Permissions & Approvals

Sandboxing limits what an action can reach; permissions decide what an agent is allowed to do, and approvals insert a human before high-stakes actions. Together they are how a harness grants autonomy deliberately rather than all at once.

Trust in an agent is earned per capability, not granted wholesale. Read-only today, propose-and-approve tomorrow, autonomous on low-risk actions once the evaluation record justifies it. Permissions are how you encode that progression.


Structure

Every call is checked against policy: allowed runs, denied is rejected with a reason, and high-stakes actions pause for human approval — all recorded. A rejection flows back to the loop as an observation the model can adapt to, the same path as any dispatch error.


How It Works

  1. Define capabilities — enumerate what tools and scopes exist and assign each a risk level (read, write, irreversible, external-facing).
  2. Scope to least privilege — an agent inherits the minimum access needed for its task, and never more than the human it acts for.
  3. Gate by risk — auto-allow low-risk reads; require approval for irreversible or outward-facing actions (deploys, deletes, payments, sends).
  4. Approve in context — present the human a clear, specific request — what action, why, on what — so approval is meaningful, not reflexive.
  5. Audit everything — log every decision, approval, and rejection with attribution, feeding observability and accountability.
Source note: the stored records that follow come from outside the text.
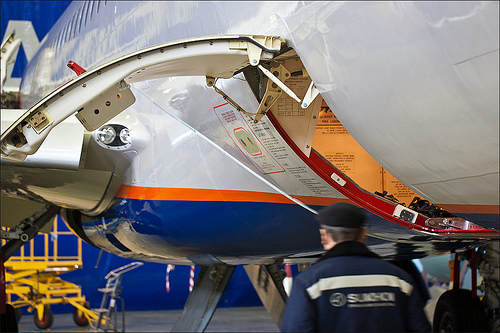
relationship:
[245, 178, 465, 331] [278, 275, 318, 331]
person has arm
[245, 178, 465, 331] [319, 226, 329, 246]
person has ear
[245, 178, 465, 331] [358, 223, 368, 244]
person has ear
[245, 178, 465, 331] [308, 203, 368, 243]
person has hair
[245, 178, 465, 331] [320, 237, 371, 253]
person has neck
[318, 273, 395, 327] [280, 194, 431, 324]
back of person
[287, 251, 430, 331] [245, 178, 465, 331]
jacket of person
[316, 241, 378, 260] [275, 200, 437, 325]
collar of a person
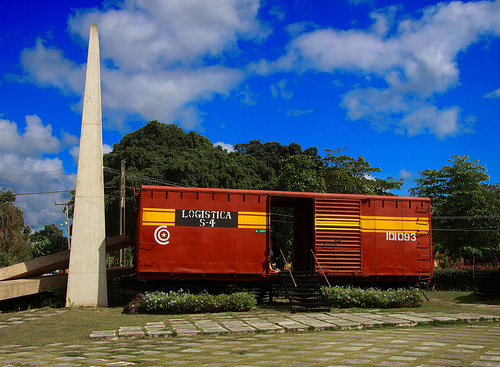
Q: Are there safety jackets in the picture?
A: No, there are no safety jackets.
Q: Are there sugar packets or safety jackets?
A: No, there are no safety jackets or sugar packets.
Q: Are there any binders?
A: No, there are no binders.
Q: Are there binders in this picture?
A: No, there are no binders.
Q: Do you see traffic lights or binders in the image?
A: No, there are no binders or traffic lights.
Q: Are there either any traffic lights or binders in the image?
A: No, there are no binders or traffic lights.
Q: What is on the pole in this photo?
A: The wires are on the pole.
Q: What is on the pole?
A: The wires are on the pole.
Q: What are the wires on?
A: The wires are on the pole.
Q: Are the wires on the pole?
A: Yes, the wires are on the pole.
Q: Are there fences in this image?
A: No, there are no fences.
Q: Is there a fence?
A: No, there are no fences.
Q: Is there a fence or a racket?
A: No, there are no fences or rackets.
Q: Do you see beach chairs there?
A: No, there are no beach chairs.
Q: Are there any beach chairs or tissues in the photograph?
A: No, there are no beach chairs or tissues.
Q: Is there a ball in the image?
A: No, there are no balls.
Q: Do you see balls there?
A: No, there are no balls.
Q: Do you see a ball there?
A: No, there are no balls.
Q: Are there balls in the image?
A: No, there are no balls.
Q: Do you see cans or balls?
A: No, there are no balls or cans.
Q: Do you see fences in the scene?
A: No, there are no fences.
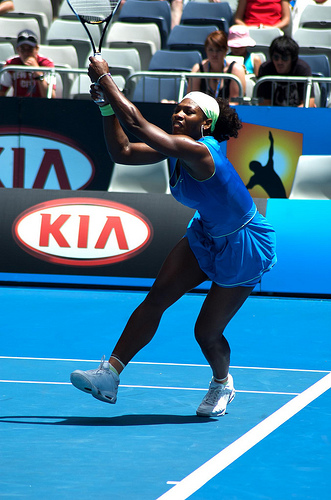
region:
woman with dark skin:
[61, 37, 292, 441]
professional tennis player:
[70, 41, 281, 432]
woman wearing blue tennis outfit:
[65, 44, 295, 444]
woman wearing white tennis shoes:
[60, 49, 282, 421]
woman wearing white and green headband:
[55, 29, 274, 445]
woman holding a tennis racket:
[59, 20, 271, 425]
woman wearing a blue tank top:
[66, 38, 280, 423]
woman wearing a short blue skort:
[55, 50, 283, 427]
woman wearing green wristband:
[68, 39, 285, 432]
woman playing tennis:
[47, 42, 293, 446]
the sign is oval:
[11, 195, 157, 268]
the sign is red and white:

Graduated autonomy has shipped: Claude Code exposes it directly as permission modes — allowlisted actions run unprompted, everything else asks per action, and plan mode lets the agent propose without executing at all.


Key Characteristics

  • Least privilege by default — start narrow and widen deliberately. Broad-by-default access is a standing liability.
  • Risk tiers, not all-or-nothing — the useful middle is propose-and-approve: the agent does the work, a human authorizes the consequence.
  • Approvals must be specific — a vague "allow this?" trains humans to rubber-stamp; a precise request keeps the gate real.
  • Autonomy is earned with data — widen permissions when the eval and audit record support it, not on optimism.
  • Inherit the user's authority — an agent should never be able to do what the human it represents cannot.

Pitfalls

  • Autonomy before trust — granting write or deploy access before the eval record justifies it is how you get a Vibe Deployment.
  • Rubber-stamp approvals — gates so frequent or so vague that humans approve without reading provide the illusion of control, not control.
  • No audit trail — actions you can't attribute or reconstruct are an accountability gap waiting for an incident.